In November 2013, the U.S. stepped up to the plate and destroyed its entire stockpile confiscated ivory. Then, in December 2013, China along with 29 other nations (including the U.S.) signed an agreement to adopt 14 measures that would criminalize poaching and ensure better protection of elephants and other wildlife crime victims such as rhinos.
A month later, in January 2014, China took a page from the U.S. and destroyed six tons of illegal ivory from their stockpile – a move many applauded as prior to it, China had taken few public steps to deter poaching and the ivory trade.
Now, just a month later, Hong Kong has announced its plans to destroy 28 tons of its ivory stockpile, which is one of the largest in the world – amounting to nearly 32.4 tons over the past 10 years, Associated Press reports via ABC News.
Even though China has the largest ivory market by far, Hong Kong has developed into a major transshipment area for illegal ivory, where it is then transported right into mainland China.
This is why Hong Kong’s destruction of ivory is definitely something to celebrate as it will send a clear message to ivory collectors, traders, and poachers that ivory is on its way out and is diminishing in both value and widespread acceptance.

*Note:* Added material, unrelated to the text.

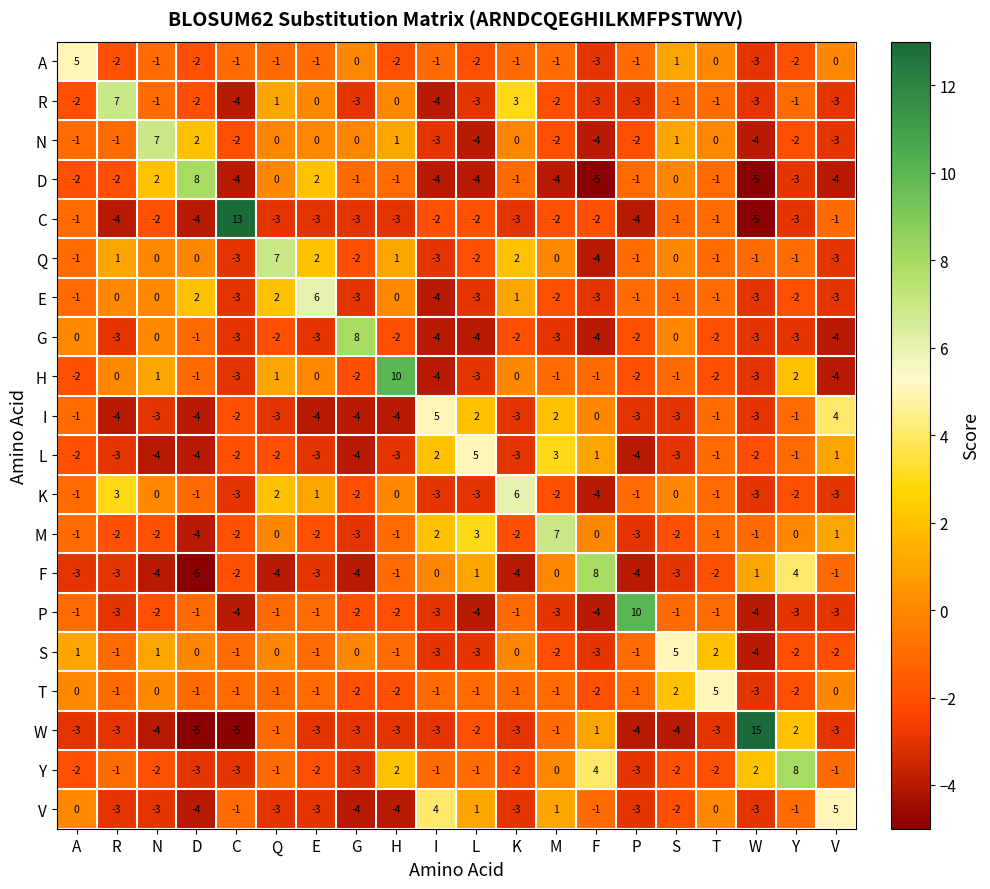

Count the number of data series in this chart.

20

As African Wildlife Foundation CEO Dr. Patrick Bergin said in a statement, “The culture of ivory worship in Hong Kong is deep-rooted and centuries-old, which makes the decision to destroy any ivory … that much more extraordinary. The public destruction of Hong Kong’s stockpile will raise awareness among ivory collectors and those who aspire to own ivory that their coveted product has a dark side, one that is connected to wholesale elephant slaughter, civil unrest, terrorism, and a complex supply network of criminals and corrupted officials.”
Hong Kong’s ivory burn will be done in three batches — the first starting in June, and subsequent batches to follow over the next year or two.
While Hong Kong’s decision should certainly be applauded, we must not lose sight of the bigger goal: an end to poaching for good, which means strong laws and enforcement, effective anti-ivory purchase campaigns, and a shutdown of ivory carving factories. As the saying goes, “When the buying stops, the killing can too.”